- Plain-text document sources
════════
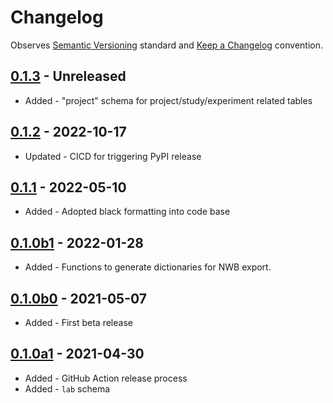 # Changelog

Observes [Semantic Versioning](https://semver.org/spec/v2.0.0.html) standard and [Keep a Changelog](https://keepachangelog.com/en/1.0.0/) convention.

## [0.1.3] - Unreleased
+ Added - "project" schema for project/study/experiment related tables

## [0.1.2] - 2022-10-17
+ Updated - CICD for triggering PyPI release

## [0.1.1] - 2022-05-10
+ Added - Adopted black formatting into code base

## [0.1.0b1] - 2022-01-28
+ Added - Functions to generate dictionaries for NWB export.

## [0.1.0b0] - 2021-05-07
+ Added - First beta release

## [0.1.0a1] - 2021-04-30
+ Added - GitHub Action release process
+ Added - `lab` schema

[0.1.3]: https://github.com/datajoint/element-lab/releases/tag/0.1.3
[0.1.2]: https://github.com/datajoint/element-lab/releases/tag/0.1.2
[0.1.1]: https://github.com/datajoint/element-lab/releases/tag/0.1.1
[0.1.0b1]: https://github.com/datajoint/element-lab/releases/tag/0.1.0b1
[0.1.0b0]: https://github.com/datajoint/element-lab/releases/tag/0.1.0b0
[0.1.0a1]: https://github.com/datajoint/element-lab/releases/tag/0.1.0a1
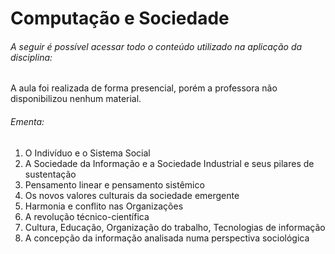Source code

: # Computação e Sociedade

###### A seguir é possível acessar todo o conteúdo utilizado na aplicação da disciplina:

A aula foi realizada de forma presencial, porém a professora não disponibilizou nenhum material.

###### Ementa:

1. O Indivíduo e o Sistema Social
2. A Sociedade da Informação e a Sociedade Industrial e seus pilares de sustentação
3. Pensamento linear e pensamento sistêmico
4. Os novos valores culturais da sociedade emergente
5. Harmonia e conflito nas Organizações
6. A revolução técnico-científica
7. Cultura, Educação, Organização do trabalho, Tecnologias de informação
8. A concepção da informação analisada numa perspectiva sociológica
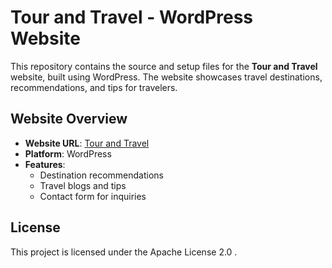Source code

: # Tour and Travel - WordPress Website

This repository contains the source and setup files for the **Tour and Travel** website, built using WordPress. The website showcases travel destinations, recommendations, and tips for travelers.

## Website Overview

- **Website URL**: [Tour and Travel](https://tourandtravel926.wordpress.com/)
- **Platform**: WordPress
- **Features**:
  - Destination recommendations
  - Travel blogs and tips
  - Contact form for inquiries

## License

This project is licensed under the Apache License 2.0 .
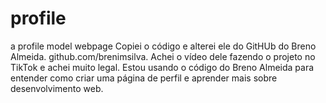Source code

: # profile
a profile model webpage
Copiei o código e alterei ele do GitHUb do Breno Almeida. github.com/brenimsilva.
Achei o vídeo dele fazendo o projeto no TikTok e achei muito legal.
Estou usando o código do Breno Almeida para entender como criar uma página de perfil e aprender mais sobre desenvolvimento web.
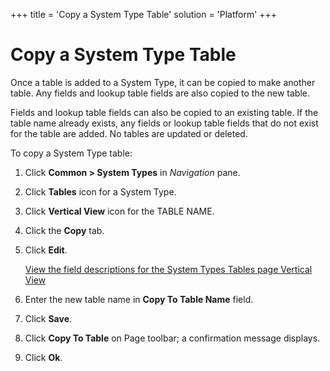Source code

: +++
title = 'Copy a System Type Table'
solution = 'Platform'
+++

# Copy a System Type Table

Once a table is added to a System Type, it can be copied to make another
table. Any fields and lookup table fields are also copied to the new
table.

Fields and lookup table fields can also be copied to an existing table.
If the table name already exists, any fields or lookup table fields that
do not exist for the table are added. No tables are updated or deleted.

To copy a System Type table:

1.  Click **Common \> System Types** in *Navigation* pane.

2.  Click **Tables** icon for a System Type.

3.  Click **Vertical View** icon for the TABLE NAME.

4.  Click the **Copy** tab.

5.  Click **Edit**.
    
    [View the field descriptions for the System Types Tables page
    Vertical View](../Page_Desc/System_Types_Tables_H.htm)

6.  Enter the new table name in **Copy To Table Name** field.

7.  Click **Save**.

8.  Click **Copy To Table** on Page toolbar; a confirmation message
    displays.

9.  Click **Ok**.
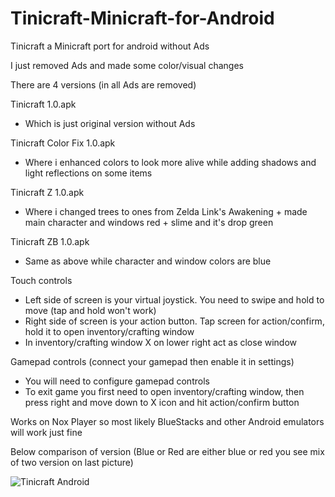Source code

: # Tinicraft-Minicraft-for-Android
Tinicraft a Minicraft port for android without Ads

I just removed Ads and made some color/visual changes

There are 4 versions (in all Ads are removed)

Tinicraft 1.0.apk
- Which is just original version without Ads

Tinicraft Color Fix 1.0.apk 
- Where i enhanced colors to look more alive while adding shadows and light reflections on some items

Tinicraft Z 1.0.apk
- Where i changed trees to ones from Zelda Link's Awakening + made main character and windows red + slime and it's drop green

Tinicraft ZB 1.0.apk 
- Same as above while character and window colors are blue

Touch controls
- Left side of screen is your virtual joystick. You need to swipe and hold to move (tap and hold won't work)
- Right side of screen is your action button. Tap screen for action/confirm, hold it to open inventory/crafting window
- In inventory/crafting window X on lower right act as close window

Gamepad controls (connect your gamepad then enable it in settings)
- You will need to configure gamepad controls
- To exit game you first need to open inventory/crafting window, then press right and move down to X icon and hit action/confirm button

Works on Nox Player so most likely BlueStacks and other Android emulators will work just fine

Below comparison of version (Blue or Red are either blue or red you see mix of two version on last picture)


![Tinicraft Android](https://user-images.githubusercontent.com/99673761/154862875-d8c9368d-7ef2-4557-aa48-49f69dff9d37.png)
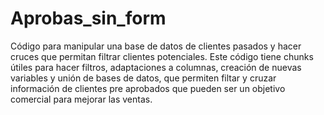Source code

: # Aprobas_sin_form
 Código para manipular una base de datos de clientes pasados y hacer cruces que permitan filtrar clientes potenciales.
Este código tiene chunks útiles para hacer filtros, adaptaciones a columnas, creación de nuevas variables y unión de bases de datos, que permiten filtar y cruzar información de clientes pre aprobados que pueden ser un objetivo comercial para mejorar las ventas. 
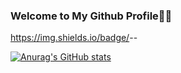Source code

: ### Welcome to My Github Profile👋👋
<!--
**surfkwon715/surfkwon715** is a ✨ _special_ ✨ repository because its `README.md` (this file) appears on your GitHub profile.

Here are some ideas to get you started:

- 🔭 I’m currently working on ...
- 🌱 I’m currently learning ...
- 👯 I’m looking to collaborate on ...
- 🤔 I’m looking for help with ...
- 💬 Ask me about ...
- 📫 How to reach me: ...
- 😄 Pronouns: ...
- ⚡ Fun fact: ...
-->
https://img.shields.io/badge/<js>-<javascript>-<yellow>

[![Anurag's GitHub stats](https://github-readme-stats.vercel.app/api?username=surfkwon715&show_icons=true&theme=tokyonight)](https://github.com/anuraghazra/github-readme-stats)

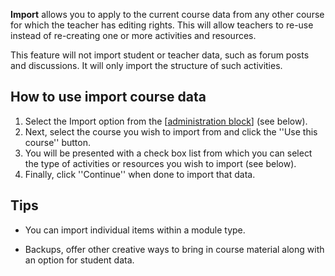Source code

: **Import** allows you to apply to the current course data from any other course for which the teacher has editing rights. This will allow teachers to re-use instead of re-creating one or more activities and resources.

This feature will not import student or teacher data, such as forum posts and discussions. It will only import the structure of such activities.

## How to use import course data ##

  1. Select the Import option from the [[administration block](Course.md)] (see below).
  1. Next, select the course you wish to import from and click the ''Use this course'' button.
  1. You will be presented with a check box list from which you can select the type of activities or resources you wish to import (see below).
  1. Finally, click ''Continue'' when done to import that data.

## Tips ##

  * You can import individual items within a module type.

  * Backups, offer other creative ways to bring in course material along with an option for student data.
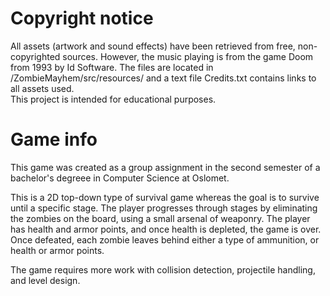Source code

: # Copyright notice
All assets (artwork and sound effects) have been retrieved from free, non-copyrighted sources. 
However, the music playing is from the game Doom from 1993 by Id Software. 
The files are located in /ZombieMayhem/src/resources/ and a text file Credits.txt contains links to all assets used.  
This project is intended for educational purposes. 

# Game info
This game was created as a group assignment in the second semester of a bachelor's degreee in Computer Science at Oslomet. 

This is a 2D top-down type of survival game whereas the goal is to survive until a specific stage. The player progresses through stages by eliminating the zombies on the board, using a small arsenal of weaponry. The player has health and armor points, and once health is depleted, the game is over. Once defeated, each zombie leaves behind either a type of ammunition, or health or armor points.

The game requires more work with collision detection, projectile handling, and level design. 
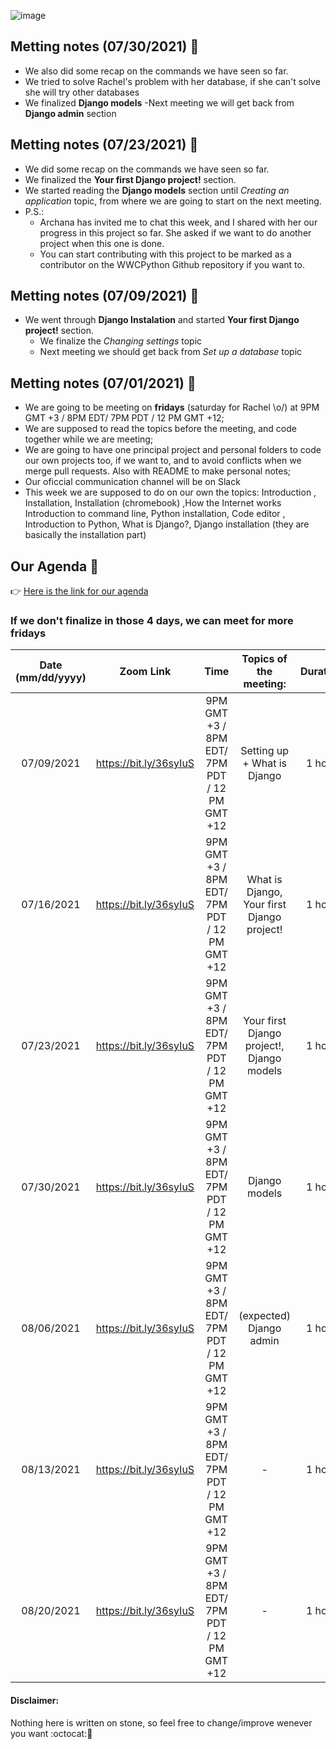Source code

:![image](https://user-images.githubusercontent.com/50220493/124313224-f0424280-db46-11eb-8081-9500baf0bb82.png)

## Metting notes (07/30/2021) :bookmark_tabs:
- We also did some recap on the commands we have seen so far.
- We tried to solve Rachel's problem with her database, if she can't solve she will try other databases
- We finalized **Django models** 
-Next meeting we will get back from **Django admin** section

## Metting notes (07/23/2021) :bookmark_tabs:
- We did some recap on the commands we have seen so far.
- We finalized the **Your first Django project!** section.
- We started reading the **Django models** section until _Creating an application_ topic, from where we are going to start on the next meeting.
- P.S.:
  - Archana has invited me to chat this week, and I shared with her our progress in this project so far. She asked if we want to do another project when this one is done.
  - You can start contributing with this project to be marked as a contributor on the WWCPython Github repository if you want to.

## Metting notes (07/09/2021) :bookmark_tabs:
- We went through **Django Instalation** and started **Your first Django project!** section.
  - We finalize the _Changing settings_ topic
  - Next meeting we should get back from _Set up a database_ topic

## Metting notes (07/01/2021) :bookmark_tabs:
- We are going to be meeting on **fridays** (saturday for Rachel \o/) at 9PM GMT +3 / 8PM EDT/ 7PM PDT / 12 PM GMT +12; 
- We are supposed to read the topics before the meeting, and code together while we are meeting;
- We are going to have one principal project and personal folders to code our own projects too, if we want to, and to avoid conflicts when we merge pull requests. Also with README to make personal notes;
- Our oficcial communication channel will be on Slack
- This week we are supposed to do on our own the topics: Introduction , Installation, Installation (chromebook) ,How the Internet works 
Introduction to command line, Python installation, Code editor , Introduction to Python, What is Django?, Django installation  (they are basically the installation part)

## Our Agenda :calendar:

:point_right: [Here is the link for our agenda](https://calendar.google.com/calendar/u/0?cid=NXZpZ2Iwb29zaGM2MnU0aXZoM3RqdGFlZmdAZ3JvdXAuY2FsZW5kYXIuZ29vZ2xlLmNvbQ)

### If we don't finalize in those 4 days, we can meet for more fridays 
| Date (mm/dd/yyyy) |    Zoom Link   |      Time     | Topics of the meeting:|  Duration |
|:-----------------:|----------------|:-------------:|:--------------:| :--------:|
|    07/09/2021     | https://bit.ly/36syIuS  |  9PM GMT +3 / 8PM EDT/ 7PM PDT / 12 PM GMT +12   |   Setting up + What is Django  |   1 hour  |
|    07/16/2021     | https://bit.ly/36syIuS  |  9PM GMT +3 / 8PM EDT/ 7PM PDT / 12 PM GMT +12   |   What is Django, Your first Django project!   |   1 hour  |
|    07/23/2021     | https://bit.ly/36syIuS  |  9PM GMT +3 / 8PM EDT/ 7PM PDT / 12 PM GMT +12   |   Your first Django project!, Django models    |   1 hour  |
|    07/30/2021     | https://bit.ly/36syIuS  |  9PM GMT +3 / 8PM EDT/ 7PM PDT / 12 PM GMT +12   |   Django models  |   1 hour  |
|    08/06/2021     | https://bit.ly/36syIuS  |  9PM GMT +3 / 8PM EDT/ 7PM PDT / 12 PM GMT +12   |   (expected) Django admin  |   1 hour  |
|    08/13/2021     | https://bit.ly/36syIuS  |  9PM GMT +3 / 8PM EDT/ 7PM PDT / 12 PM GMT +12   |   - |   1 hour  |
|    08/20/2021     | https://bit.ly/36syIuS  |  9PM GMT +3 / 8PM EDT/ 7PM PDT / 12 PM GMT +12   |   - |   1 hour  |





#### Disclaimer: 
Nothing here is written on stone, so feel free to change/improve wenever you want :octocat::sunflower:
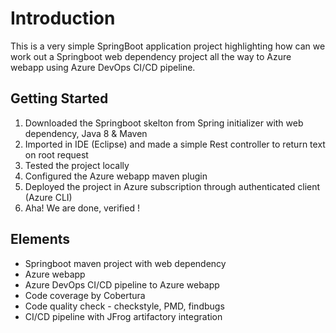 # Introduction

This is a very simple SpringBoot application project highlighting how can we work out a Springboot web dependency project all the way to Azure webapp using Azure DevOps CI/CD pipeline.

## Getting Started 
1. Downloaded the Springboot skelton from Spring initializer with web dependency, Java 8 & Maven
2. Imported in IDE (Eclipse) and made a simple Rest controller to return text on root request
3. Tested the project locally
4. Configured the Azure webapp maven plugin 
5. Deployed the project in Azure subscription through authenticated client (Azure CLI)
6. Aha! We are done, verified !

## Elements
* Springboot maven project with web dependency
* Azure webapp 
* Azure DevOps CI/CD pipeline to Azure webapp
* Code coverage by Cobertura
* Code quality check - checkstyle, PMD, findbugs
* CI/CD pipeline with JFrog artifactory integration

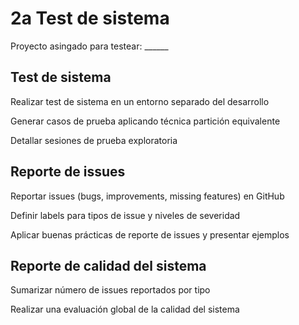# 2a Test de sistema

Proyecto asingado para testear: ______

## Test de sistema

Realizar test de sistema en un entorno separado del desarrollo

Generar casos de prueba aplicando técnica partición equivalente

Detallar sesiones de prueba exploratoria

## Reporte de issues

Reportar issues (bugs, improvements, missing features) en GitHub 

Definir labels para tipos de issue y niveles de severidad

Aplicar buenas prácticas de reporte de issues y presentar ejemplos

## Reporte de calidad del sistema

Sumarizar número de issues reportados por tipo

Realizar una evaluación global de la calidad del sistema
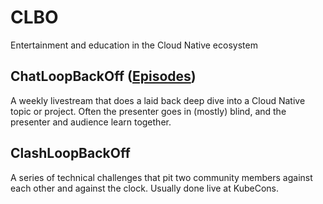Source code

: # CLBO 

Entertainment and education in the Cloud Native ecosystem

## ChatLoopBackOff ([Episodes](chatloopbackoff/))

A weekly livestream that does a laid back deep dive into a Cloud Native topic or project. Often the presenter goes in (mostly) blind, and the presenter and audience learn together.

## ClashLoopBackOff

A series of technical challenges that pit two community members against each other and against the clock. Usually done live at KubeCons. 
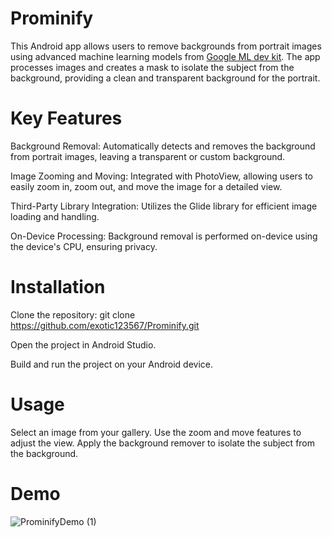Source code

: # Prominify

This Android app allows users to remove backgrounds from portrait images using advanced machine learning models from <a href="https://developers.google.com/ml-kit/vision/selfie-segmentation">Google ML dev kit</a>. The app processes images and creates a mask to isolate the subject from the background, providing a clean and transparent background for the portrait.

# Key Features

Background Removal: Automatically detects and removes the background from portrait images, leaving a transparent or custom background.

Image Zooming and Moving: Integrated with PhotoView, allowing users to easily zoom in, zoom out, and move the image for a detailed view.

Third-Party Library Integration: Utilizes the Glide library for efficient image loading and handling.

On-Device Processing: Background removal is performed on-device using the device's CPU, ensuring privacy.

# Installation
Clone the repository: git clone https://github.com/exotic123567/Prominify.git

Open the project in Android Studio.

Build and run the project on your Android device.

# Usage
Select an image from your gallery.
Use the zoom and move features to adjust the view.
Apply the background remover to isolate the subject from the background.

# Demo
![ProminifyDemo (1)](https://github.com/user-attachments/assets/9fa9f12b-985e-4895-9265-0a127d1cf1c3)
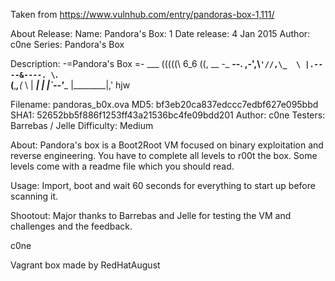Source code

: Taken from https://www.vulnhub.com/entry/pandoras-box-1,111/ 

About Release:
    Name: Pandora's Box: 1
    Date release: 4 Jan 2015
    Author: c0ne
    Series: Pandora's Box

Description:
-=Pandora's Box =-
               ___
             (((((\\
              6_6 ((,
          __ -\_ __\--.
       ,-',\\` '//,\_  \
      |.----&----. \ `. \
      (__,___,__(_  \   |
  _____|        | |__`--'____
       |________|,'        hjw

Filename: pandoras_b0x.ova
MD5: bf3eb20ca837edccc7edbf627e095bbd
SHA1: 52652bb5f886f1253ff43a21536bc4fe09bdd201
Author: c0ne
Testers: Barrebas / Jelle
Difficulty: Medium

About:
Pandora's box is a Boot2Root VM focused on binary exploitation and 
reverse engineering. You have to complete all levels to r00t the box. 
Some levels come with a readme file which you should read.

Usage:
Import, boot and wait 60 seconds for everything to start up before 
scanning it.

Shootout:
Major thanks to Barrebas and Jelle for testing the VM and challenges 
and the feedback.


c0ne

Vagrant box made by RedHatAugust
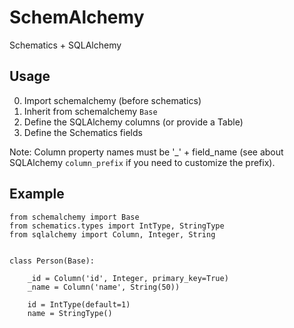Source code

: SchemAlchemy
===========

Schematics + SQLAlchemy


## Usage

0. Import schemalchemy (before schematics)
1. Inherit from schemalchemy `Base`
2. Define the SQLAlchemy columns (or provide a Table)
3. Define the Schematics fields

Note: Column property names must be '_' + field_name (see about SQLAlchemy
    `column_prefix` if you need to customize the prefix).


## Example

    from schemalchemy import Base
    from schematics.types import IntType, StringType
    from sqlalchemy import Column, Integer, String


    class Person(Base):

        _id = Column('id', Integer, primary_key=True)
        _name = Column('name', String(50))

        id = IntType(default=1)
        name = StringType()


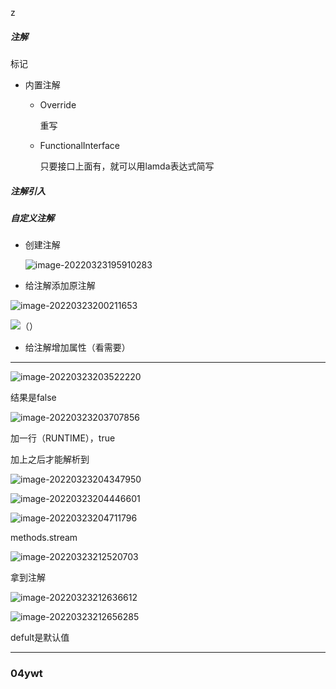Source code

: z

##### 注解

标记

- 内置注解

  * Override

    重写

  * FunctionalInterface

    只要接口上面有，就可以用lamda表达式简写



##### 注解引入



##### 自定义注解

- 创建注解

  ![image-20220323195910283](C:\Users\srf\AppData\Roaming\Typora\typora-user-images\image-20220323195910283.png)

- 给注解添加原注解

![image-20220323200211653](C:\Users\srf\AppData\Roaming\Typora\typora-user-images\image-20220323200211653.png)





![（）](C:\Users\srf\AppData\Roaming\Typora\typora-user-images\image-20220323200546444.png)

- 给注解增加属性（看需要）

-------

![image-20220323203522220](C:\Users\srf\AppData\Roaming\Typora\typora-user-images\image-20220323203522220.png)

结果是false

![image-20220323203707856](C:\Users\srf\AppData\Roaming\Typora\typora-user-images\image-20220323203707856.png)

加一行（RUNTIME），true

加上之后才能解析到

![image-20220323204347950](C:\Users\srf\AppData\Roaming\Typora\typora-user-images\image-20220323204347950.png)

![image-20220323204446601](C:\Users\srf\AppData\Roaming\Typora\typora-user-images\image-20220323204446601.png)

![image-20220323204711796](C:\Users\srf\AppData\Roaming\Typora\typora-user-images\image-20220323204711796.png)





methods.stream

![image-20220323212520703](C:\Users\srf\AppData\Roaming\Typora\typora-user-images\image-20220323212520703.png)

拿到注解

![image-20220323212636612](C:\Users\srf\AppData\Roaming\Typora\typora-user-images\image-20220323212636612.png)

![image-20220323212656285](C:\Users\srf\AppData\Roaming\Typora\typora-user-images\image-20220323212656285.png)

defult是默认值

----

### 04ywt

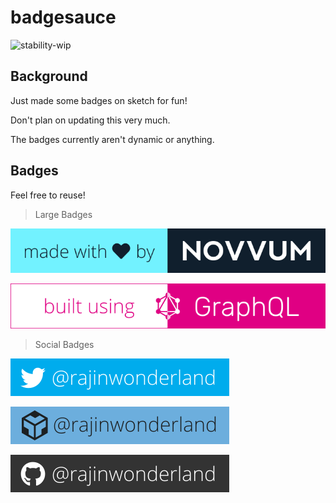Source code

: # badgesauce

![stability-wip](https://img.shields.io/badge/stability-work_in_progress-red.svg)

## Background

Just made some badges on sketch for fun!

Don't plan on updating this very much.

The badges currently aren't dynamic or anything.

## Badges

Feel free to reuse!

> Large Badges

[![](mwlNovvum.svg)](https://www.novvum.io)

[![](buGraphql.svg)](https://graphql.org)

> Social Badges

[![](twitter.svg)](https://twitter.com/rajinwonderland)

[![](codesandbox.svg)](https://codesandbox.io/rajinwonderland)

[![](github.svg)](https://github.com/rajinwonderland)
════════
- TASK GOAL
Reproduce the lines of the entries word for word, starting at the line that contains "加一行（RUNTIME），true" and ending at the end of the entries. Leave out the pictures.

- ANSWER SPACE
加一行（RUNTIME），true

加上之后才能解析到

![image-20220323204347950](C:\Users\srf\AppData\Roaming\Typora\typora-user-images\image-20220323204347950.png)

![image-20220323204446601](C:\Users\srf\AppData\Roaming\Typora\typora-user-images\image-20220323204446601.png)

![image-20220323204711796](C:\Users\srf\AppData\Roaming\Typora\typora-user-images\image-20220323204711796.png)





methods.stream

![image-20220323212520703](C:\Users\srf\AppData\Roaming\Typora\typora-user-images\image-20220323212520703.png)

拿到注解

![image-20220323212636612](C:\Users\srf\AppData\Roaming\Typora\typora-user-images\image-20220323212636612.png)

![image-20220323212656285](C:\Users\srf\AppData\Roaming\Typora\typora-user-images\image-20220323212656285.png)

defult是默认值

----

### 04ywt

Source code

: # badgesauce

![stability-wip](https://img.shields.io/badge/stability-work_in_progress-red.svg)

## Background

Just made some badges on sketch for fun!

Don't plan on updating this very much.

The badges currently aren't dynamic or anything.

## Badges

Feel free to reuse!

> Large Badges

[![](mwlNovvum.svg)](https://www.novvum.io)

[![](buGraphql.svg)](https://graphql.org)

> Social Badges

[![](twitter.svg)](https://twitter.com/rajinwonderland)

[![](codesandbox.svg)](https://codesandbox.io/rajinwonderland)

[![](github.svg)](https://github.com/rajinwonderland)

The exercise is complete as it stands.